Tom Reichert  [a Vantiv employee] sat at the helm of RSPA’s board of directors. It seemed to me that RSPA became more interested in payments when payments companies showed up and starting writing big sponsorship checks. ‘It’s hard to get a man to see something when his paycheck depends on him not seeing it.’

In considering all this feedback it seems fair to summarize that respondents want the industry to be aware that Mercury introduced the payments business to POS and Vantiv has not suddenly washed their hands of those practices. All payments companies have been complicit in using POS vendors and their channels to earn more payment residuals. Therefore any channel disruption cannot be solely fingered to payments companies whose names are not Vantiv.

Respondents also had observations on the channel’s seeming disconnect with reality.

One respondent observed that the channel disruption is unavoidable via the economics of the distribution model. We’ve also said the same thing due to the nature of merchant distribution, but they considered things under a loss-leader framework.

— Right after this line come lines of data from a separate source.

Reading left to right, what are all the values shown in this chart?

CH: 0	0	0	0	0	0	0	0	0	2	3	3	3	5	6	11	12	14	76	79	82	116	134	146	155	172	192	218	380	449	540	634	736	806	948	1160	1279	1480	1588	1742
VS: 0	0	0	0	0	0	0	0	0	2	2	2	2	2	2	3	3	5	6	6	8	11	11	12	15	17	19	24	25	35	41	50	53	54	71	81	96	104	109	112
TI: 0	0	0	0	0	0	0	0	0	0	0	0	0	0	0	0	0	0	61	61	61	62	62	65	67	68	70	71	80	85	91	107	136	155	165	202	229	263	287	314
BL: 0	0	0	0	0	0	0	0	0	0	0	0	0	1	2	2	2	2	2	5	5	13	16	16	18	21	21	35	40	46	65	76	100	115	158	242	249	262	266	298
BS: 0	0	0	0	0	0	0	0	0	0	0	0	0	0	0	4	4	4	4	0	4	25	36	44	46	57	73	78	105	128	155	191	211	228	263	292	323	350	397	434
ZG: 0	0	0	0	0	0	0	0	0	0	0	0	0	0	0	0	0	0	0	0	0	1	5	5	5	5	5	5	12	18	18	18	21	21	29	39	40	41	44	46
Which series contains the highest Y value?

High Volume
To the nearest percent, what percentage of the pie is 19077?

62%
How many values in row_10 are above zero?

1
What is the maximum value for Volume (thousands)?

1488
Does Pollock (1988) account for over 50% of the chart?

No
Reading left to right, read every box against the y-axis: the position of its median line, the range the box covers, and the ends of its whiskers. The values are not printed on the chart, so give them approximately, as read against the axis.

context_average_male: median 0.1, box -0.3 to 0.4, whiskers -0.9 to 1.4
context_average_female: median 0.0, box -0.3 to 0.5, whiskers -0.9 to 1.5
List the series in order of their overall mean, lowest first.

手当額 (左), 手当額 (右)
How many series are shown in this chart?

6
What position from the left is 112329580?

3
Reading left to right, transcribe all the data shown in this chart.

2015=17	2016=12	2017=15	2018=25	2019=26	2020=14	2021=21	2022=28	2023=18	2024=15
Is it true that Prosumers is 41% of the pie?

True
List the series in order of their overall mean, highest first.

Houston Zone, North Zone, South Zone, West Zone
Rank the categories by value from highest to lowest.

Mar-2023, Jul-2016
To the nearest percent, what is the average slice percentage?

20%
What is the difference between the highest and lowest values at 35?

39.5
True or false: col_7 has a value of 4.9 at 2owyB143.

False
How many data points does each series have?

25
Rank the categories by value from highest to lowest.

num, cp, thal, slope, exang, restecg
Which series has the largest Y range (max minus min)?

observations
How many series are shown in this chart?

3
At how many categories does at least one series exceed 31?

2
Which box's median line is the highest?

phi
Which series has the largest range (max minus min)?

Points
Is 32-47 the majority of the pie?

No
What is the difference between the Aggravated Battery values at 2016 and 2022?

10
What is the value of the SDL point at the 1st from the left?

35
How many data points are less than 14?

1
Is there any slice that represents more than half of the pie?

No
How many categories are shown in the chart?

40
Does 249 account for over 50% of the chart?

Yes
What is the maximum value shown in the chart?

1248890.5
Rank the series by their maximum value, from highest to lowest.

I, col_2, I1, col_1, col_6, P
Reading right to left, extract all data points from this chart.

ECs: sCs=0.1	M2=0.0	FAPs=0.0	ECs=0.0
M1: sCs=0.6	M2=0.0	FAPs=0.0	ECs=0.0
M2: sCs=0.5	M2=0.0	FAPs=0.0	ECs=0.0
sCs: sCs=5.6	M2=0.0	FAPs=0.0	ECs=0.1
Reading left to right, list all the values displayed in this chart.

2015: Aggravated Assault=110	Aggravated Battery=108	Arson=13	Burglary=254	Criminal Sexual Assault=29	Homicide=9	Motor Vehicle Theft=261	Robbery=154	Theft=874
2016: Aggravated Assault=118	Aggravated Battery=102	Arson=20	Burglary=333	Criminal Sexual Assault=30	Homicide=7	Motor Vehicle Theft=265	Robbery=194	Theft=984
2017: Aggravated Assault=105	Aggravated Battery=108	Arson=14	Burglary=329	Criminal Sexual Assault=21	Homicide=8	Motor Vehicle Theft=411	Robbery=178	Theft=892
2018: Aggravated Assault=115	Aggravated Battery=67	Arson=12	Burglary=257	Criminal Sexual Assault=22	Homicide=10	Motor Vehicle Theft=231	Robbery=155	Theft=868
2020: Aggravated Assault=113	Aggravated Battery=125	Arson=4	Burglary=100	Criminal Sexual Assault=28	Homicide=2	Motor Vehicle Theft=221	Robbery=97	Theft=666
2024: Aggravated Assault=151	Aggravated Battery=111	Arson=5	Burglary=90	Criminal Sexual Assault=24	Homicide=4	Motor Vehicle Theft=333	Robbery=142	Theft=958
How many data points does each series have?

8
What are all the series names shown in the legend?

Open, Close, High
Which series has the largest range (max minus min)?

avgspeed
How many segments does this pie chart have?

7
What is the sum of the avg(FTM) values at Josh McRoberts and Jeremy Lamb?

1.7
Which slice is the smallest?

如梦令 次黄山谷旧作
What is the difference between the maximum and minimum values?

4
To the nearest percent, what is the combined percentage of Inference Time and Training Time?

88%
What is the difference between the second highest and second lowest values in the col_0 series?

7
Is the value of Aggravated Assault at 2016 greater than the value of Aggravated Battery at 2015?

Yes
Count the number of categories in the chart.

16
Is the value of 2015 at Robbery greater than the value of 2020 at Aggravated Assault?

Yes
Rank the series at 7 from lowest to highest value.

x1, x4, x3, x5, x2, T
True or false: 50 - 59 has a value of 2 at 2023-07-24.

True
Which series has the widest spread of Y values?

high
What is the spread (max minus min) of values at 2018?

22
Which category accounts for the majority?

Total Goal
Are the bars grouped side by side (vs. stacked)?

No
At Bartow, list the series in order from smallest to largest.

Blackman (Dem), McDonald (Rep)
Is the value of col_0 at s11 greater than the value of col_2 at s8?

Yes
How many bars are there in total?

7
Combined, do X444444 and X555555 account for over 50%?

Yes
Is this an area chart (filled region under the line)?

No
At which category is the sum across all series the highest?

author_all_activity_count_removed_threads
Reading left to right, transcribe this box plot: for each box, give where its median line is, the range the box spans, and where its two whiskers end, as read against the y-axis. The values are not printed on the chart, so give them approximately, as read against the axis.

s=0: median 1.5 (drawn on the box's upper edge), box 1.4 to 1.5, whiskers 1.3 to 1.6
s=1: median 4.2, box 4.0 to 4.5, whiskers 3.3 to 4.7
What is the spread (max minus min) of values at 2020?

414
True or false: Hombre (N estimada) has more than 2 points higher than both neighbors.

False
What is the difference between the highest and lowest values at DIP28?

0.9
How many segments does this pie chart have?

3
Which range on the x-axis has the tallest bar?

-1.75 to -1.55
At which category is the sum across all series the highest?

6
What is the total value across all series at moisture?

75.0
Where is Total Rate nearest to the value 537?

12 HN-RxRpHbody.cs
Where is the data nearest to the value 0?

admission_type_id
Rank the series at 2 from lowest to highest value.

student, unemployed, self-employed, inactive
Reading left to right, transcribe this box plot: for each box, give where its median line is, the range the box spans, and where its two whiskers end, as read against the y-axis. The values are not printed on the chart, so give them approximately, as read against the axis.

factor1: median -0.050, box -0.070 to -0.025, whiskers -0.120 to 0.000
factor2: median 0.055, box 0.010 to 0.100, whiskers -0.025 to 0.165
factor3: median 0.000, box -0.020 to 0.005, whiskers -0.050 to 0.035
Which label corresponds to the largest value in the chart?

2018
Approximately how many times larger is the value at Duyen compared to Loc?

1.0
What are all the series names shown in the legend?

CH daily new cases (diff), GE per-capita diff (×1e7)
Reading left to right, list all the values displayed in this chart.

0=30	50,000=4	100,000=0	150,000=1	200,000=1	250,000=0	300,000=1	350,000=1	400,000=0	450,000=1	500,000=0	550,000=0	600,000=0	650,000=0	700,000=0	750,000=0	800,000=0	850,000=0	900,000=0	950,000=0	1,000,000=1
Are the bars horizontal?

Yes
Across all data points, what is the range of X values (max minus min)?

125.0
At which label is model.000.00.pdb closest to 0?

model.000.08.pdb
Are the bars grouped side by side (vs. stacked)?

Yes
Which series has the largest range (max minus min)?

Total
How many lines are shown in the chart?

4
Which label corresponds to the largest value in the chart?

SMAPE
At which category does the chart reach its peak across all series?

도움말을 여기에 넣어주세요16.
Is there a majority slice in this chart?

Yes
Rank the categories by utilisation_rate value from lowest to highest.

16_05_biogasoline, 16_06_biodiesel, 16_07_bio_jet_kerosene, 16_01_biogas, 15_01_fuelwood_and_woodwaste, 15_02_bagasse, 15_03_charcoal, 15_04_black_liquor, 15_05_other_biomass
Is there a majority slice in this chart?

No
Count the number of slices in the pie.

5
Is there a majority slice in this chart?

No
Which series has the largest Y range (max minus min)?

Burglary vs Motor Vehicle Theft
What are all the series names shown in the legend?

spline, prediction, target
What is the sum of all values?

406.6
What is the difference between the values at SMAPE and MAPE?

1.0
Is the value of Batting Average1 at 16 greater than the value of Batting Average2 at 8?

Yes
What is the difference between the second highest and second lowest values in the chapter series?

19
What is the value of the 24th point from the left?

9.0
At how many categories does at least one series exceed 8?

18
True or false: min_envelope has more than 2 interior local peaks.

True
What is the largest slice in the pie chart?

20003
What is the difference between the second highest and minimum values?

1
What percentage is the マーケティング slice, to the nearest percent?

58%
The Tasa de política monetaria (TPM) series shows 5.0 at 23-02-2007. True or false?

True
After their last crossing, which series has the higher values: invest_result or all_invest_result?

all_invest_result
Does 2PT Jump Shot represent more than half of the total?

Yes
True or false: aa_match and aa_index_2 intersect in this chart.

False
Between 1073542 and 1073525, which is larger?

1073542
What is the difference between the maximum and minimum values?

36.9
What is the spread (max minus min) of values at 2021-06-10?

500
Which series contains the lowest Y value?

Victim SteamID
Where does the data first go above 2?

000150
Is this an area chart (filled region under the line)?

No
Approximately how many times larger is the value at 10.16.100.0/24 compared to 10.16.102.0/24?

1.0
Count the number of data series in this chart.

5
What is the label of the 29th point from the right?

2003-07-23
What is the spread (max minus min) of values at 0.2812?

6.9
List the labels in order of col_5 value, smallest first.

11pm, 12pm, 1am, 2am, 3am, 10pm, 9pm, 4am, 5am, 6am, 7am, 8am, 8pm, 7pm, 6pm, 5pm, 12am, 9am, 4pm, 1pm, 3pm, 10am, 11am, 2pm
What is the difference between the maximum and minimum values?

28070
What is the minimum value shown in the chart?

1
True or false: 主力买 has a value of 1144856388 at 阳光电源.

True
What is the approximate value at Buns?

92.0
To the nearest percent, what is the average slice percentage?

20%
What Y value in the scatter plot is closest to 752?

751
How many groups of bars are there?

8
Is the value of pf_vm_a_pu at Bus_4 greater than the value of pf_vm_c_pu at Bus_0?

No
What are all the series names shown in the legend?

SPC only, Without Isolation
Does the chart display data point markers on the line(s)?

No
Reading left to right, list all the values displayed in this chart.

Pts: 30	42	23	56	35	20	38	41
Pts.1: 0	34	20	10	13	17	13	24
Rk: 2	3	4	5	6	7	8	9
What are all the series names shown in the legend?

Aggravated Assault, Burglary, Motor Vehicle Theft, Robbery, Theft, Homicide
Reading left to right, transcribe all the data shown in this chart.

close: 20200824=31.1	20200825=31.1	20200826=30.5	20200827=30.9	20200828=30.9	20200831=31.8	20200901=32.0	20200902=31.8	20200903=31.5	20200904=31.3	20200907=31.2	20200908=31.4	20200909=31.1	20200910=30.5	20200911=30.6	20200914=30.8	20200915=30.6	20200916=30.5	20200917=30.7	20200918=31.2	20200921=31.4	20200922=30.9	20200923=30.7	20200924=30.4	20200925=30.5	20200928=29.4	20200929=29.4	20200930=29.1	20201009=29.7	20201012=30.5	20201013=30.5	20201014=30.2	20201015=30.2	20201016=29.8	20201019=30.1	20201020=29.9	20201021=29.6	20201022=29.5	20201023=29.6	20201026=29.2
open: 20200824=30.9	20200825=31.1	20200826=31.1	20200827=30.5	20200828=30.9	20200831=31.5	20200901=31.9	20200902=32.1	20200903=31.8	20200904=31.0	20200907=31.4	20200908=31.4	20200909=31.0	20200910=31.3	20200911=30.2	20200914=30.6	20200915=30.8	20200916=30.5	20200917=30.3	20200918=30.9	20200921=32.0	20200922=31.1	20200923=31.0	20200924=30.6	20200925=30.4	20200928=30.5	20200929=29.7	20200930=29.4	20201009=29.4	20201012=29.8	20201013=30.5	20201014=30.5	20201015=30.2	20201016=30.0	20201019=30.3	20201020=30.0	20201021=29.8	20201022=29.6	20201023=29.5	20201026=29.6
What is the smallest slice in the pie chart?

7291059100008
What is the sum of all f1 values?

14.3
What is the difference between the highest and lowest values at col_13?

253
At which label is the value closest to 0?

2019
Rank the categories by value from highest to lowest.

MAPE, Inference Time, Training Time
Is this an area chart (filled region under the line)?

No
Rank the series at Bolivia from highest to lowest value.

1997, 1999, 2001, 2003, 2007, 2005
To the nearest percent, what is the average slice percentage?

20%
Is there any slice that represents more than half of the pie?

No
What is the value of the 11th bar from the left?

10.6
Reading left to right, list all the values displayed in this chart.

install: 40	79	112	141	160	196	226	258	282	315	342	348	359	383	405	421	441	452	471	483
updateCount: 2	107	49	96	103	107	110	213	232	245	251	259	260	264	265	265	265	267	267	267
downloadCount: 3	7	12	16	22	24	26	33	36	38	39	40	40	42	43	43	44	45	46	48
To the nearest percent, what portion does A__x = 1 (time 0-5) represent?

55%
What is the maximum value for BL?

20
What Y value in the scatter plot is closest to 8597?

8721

When companies combine POS and payments, they can make money up on the back end with payments. If you’re only running a POS or software company, you need to turn a profit or you go bye-bye. Payments companies are more interested in winning market share than they are with upfront revenue, which changes the entire sales dynamic.

Still others pointed to the models of Amazon as evidence for the channel experiencing what they are.

We live in a world where premium pricing for POS hardware, software, and support is harder to justify. Next-gen ISVs with newer, better software and lower cost delivery models have an advantage over legacy ISVs.

The dealer is a huge component of that increased cost and unless they can justify their value merchants will go direct to save as much money as possible.

Amazon allows end-consumers to get what they want without paying for a middle man distributor. As POS becomes as commoditized as payments a merchant will point and click on whatever POS they want and it will run as expected in 99.9% of businesses.

Some asked what value a dealer really adds and why they’re even upset.

POS resellers thrive on complexity—the ‘black box’ experience where merchants are dependent on their reseller indefinitely. As we and our peers reduce the complexity of POS software and train merchants to self-serve, what role do resellers play?

One POS company mentioned a great analogy to help dealers put their aggravation into perspective.

Imagine I pay for my lifestyle by filing false disability claims. Now imagine the government stumbles upon my scheme and cuts me off. I think I’d be rather upset since I would need to find work. But I couldn’t look a taxpayer in the eye and tell them I deserved that money. Merchants are a lot like the taxpayer and dealers are mad the taxpayer is asking questions.

Across the board POS companies believed POS dealers needed to adapt with the market conditions if they are to be successful. The old days of making money on hardware are gone, and we can see the trajectory software is headed now that payments are involved.

Disruption is inevitable. You won’t find me one example of something that hasn’t changed over a generation. Change is good. It’s how you adapt to change that defines you. If you can’t figure that out, maybe you shouldn’t be here. And if you think a trade association will control the market for you, you’re really in trouble.